• [Task material]:
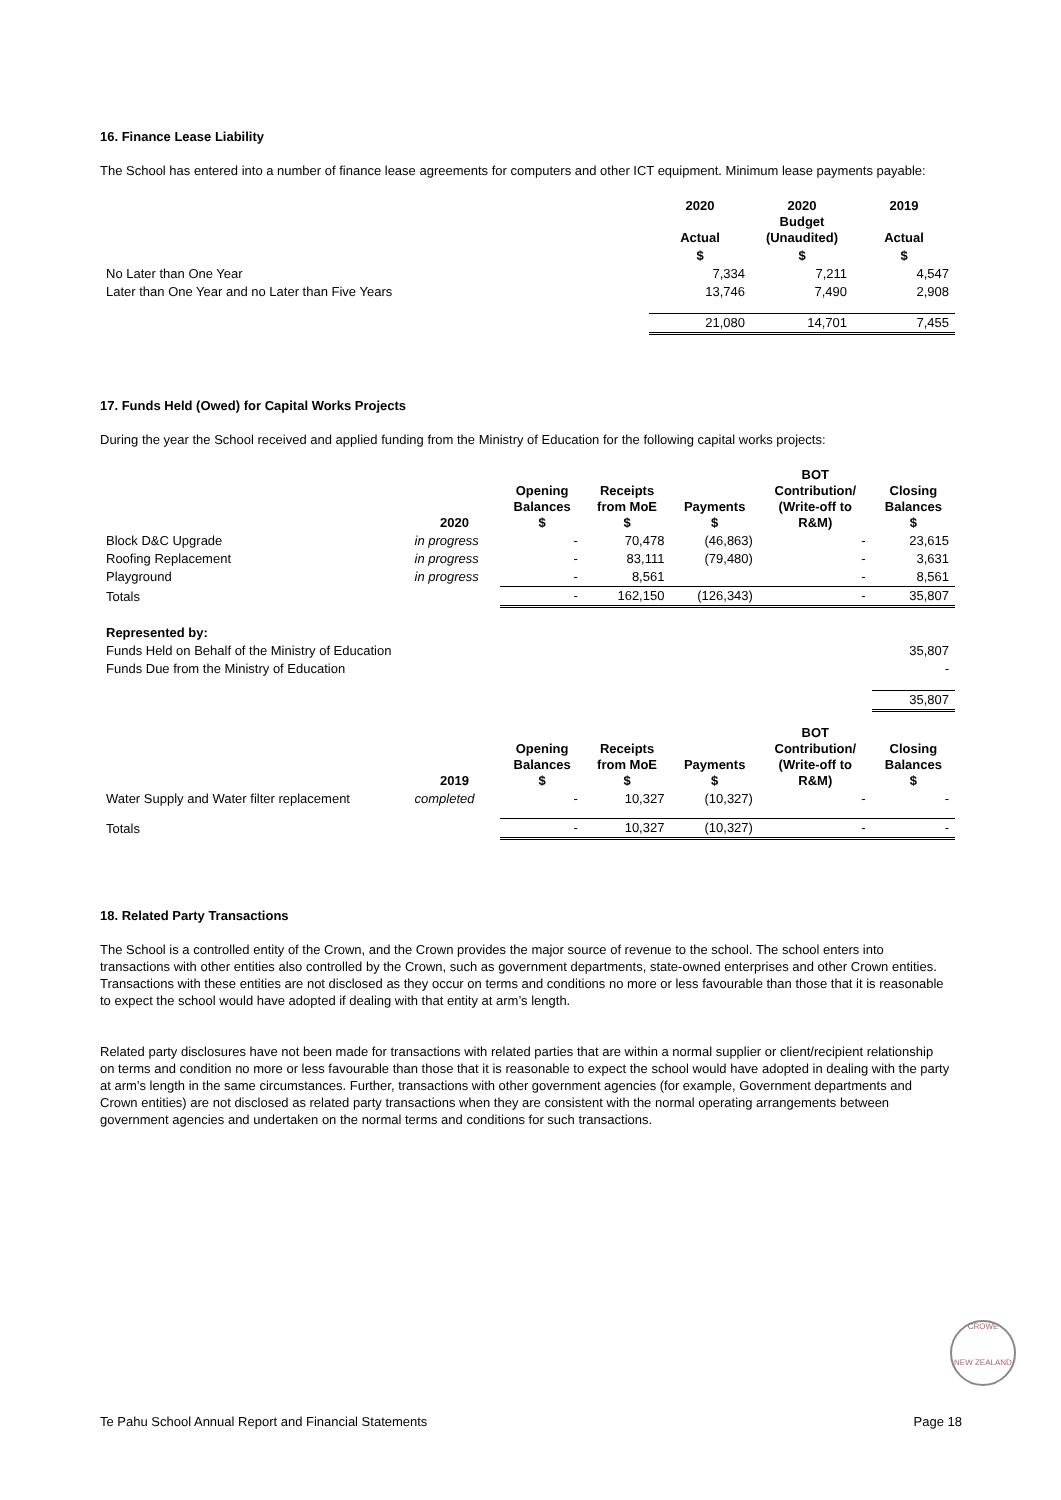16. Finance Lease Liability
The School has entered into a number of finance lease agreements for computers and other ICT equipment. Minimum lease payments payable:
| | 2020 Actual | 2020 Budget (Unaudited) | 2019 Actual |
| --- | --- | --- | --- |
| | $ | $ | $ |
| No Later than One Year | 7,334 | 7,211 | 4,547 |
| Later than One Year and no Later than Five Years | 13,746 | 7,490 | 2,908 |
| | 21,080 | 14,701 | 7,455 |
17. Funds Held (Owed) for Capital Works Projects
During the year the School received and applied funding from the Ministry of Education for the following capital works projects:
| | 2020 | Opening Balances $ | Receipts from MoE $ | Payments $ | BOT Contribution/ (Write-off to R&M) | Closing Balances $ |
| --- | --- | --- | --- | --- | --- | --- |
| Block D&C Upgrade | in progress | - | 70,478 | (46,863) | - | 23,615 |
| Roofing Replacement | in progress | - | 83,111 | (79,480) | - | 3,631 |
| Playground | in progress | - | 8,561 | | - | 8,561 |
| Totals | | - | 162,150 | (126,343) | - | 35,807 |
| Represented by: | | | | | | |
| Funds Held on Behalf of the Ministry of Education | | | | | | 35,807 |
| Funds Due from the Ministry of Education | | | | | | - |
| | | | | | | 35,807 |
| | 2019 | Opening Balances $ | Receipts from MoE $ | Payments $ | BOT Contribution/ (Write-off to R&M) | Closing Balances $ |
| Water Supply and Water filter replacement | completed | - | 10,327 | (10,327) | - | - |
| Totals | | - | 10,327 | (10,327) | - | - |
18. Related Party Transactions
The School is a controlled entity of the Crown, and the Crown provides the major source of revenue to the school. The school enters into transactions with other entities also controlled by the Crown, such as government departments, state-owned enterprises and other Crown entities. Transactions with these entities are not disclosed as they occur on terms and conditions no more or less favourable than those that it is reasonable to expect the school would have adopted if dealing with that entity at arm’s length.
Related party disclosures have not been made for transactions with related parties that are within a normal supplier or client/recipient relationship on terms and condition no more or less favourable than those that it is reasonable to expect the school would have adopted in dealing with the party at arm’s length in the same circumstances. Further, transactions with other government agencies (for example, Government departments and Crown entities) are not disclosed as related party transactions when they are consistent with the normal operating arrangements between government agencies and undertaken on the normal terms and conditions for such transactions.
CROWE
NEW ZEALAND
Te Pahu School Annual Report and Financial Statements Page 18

--

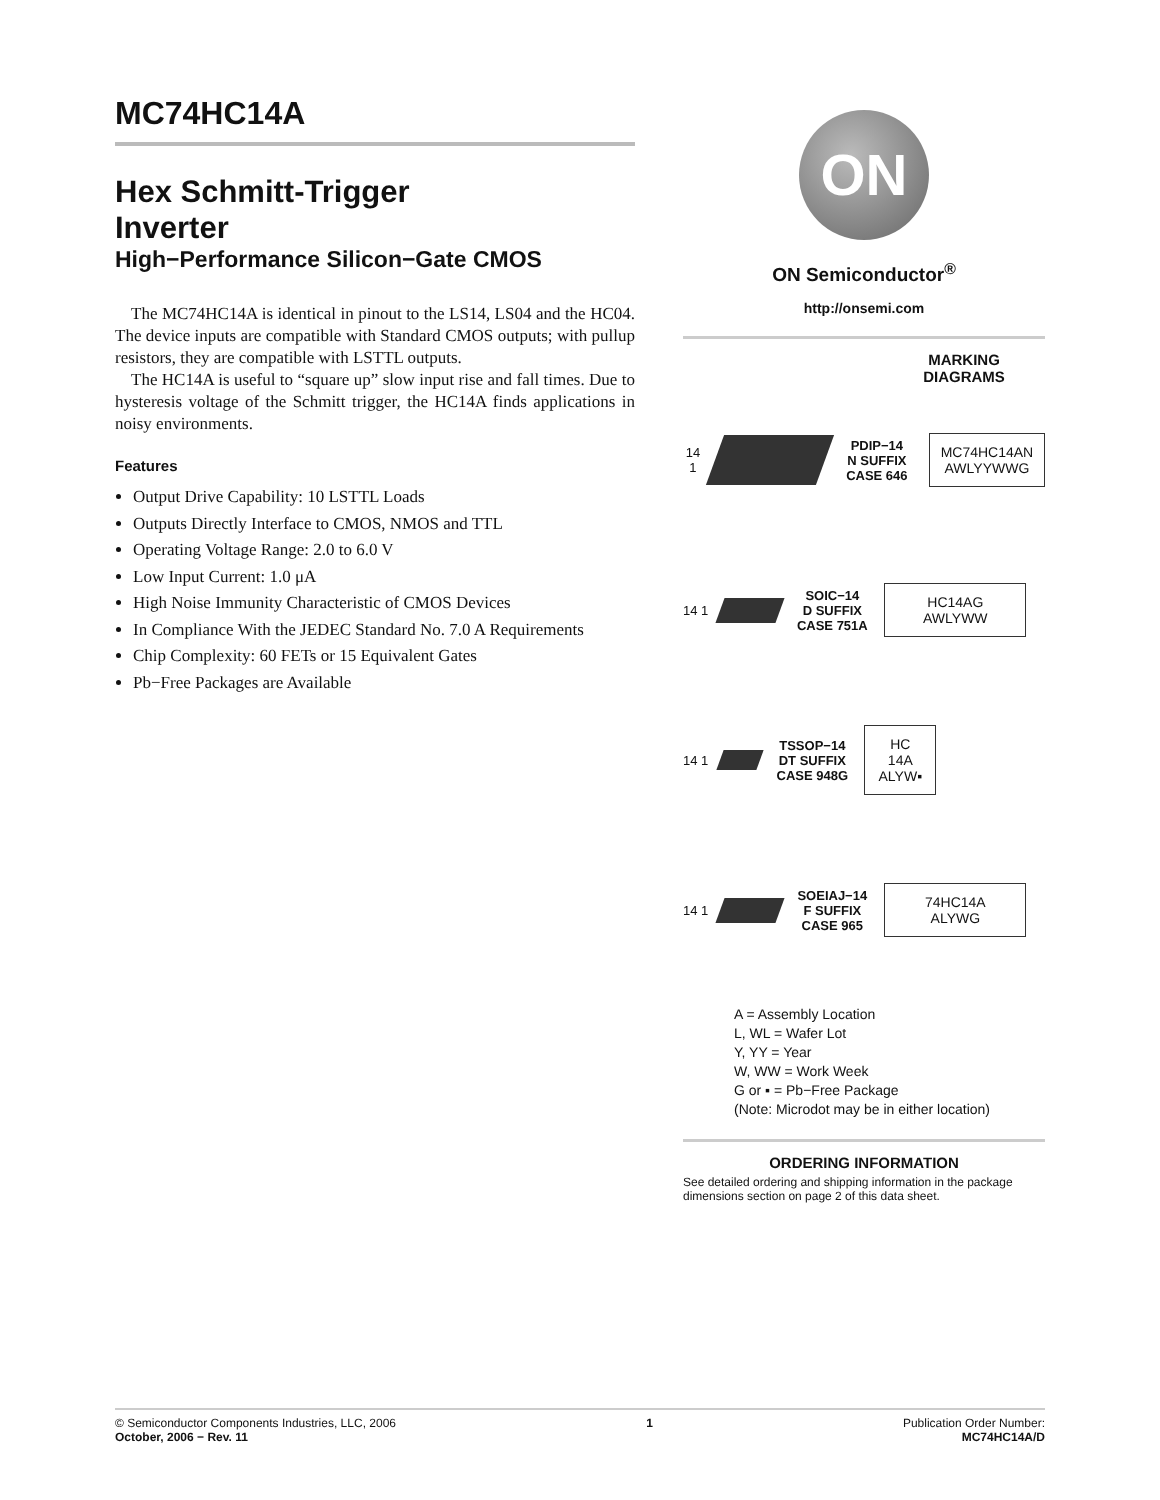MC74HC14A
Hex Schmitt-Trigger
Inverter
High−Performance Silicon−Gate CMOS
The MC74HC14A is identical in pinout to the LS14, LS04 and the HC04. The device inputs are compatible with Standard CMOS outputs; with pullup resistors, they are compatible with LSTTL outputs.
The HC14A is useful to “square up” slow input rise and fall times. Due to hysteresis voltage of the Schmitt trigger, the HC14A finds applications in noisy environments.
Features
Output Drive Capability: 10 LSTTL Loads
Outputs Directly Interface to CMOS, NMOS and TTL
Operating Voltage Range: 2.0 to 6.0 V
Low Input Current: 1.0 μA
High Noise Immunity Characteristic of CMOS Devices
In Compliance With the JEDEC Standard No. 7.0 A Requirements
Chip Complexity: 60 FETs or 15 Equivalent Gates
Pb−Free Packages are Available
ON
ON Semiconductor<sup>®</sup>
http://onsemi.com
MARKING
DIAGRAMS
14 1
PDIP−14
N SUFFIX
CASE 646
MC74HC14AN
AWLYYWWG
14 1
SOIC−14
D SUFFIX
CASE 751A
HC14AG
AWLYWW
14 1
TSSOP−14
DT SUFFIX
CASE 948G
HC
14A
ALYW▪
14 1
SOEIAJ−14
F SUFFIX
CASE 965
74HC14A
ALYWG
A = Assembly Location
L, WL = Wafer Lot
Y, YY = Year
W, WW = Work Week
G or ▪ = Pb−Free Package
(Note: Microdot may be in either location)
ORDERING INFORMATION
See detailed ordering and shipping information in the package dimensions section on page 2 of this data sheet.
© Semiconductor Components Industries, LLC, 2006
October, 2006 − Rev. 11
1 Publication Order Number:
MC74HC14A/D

• [Your task]:
Copy every line of the data where "Schmitt" is found.

• [Your solution]:
Hex Schmitt-Trigger
The HC14A is useful to “square up” slow input rise and fall times. Due to hysteresis voltage of the Schmitt trigger, the HC14A finds applications in noisy environments.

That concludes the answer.